Start of TEXT PASSAGE
Let’s now apply our multi-label predictor to predict multiple columns in a data table. We first train models to predict each of the labels.

train_data = TabularDataset('https://autogluon.s3.amazonaws.com/datasets/Inc/train.csv')
subsample_size = 500  # subsample subset of data for faster demo, try setting this to much larger values
train_data = train_data.sample(n=subsample_size, random_state=0)
train_data.head()
End of TEXT PASSAGE
WHAT YOU NEED TO DO
Carry on the multi-label prediction tutorial from its last line of code, picking up after the call to train_data.head().
Start of DATASET EXTRACT
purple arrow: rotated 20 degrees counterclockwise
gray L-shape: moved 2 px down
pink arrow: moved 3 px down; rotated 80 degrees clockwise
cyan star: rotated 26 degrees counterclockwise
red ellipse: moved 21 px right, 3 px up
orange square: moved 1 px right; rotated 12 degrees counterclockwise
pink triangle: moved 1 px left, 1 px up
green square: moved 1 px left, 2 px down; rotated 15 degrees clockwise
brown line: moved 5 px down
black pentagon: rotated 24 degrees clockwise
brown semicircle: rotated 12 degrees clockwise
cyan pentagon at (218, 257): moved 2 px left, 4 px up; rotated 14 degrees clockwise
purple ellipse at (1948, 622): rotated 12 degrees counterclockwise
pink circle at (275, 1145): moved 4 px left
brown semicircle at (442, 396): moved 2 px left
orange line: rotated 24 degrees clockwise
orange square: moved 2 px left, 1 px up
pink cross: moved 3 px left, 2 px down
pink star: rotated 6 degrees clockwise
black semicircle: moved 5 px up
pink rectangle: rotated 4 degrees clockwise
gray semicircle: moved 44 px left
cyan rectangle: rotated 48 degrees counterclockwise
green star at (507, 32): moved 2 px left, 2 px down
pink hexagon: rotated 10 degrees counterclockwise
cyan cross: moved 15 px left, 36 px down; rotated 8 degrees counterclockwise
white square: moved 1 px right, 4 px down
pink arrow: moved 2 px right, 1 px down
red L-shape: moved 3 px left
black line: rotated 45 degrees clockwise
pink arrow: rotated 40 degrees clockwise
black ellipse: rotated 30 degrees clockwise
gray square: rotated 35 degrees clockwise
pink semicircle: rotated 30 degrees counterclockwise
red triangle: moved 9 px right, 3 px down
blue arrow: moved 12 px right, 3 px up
End of DATASET EXTRACT
RESULT BELOW
	age	workclass	fnlwgt	education	education-num	marital-status	occupation	relationship	race	sex	capital-gain	capital-loss	hours-per-week	native-country	class
6118	51	Private	39264	Some-college	10	Married-civ-spouse	Exec-managerial	Wife	White	Female	0	0	40	United-States	>50K
23204	58	Private	51662	10th	6	Married-civ-spouse	Other-service	Wife	White	Female	0	0	8	United-States	<=50K
29590	40	Private	326310	Some-college	10	Married-civ-spouse	Craft-repair	Husband	White	Male	0	0	44	United-States	<=50K
18116	37	Private	222450	HS-grad	9	Never-married	Sales	Not-in-family	White	Male	0	2339	40	El-Salvador	<=50K
33964	62	Private	109190	Bachelors	13	Married-civ-spouse	Exec-managerial	Husband	White	Male	15024	0	40	United-States	>50K

labels = ['education-num','education','class']  # which columns to predict based on the others
problem_types = ['regression','multiclass','binary']  # type of each prediction problem (optional)
eval_metrics = ['mean_absolute_error','accuracy','accuracy']  # metrics used to evaluate predictions for each label (optional)
save_path = 'agModels-predictEducationClass'  # specifies folder to store trained models (optional)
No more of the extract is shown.